I should mention, I've been a reader of hackernews for years, but never bothered to create an account/comment. These articles piqued my interest enough to finally get me to register/comment :)
Thank you for sharing these, I will definitely check them out! The concept of superposition here is new to me, but the way its described in these articles makes it very clear. The connection to compressed sensing and the Johnson–Lindenstrauss lemma is fascinating. I am very intrigued by your toy model results, especially the mapping out of the double-descent phenomena. Trying to understand what is happening to the model in this transition region feels very exciting.

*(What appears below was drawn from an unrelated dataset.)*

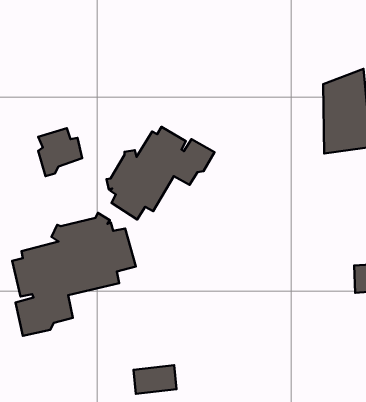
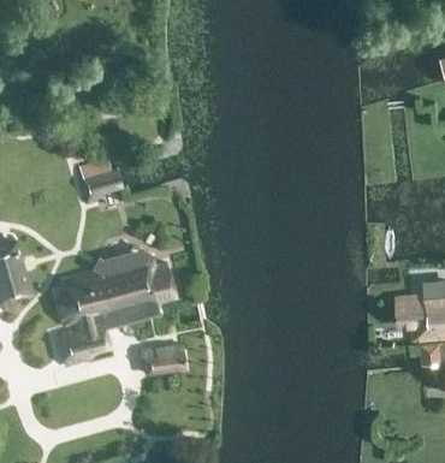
building: [106,127,214,220] -> none
building: [134,365,176,394] -> [142,345,185,374]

My best guess at the middle regime is that there are _empirical correlations between features_ due to the limited data. That is, even though the features are independent, there's some dataset size where by happenstance some features will start to look correlated, not just in the sense of a single feature, but something a bit more general. So then the model can represent something like a "principal component". But it's all an illusion due to the limited data and so it leads to terrible generalization!
This isn't something I've dug into. The main reason I suspect it is that if you look at the start of the generalizing regime, you'll see that each feature has a few small features slightly embedded in the same direction as it. These seem to be features with slight empirical correlations. So that's suggestive about the transition regime. But this is all speculation -- there's lots we don't yet understand!